NLP - Word Level Analysis

In this chapter, we will understand world level analysis in Natural Language Processing.

Regular Expressions

A regular expression (RE) is a language for specifying text search strings. RE helps us to match or find other strings or sets of strings, using a specialized syntax held in a pattern. Regular expressions are used to search texts in UNIX as well as in MS WORD in identical way. We have various search engines using a number of RE features.

Properties of Regular Expressions

Followings are some of the important properties of RE −

American Mathematician Stephen Cole Kleene formalized the Regular Expression language.
RE is a formula in a special language, which can be used for specifying simple classes of strings, a sequence of symbols.

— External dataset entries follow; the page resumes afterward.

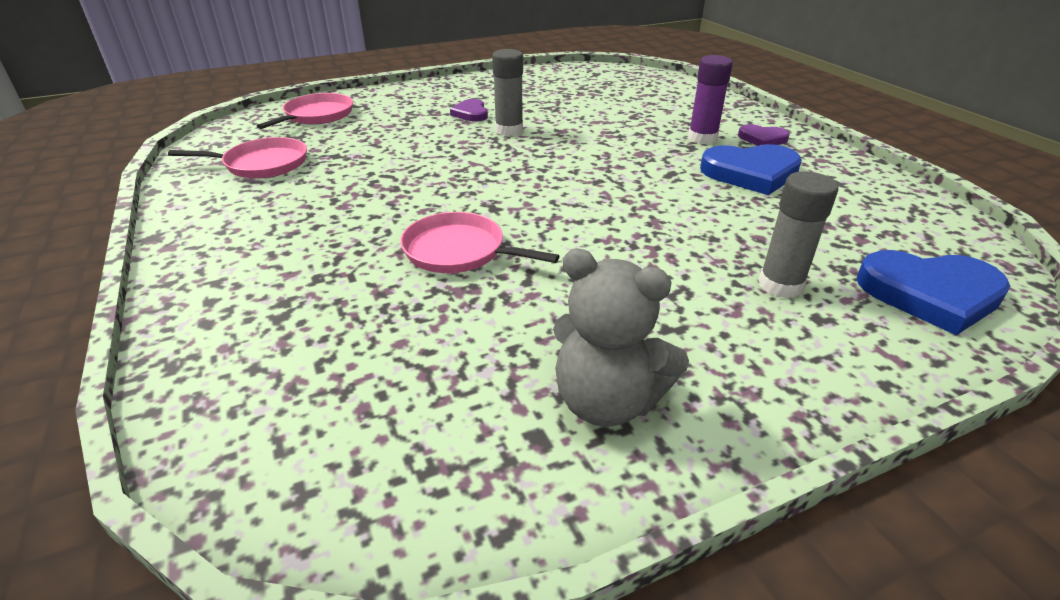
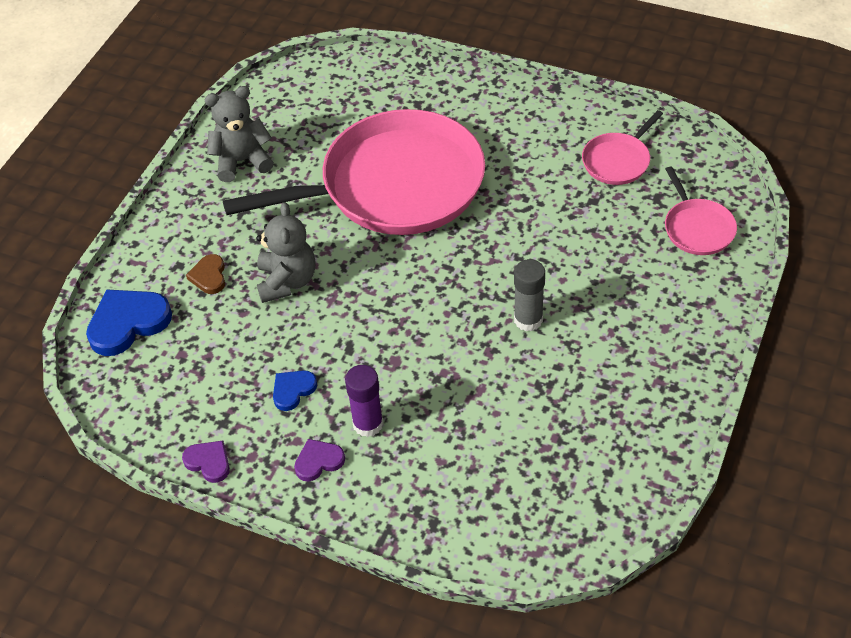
camera: 140 degrees right, 15 degrees up
pink pan [400,212,559,273] -> pink pan [223,109,485,235], size x2.37
purple heart [450,99,488,122] -> purple heart moved to [182,441,230,483]
blue heart [700,144,802,195] -> blue heart [273,370,317,411], size x0.55
grey glue stick [758,171,838,298] -> brown heart [186,254,225,294]
none -> grey teddy bear [256,202,315,303]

In other words, we can say that RE is an algebraic notation for characterizing a set of strings.
Regular expression requires two things, one is the pattern that we wish to search and other is a corpus of text from which we need to search.

Mathematically, A Regular Expression can be defined as follows −

ε is a Regular Expression, which indicates that the language is having an empty string.
φ is a Regular Expression which denotes that it is an empty language.
If X and Y are Regular Expressions, then
- X, Y
- X.Y(Concatenation of XY)
- X+Y (Union of X and Y)
- X*, Y* (Kleen Closure of X and Y)

are also regular expressions.

If a string is derived from above rules then that would also be a regular expression.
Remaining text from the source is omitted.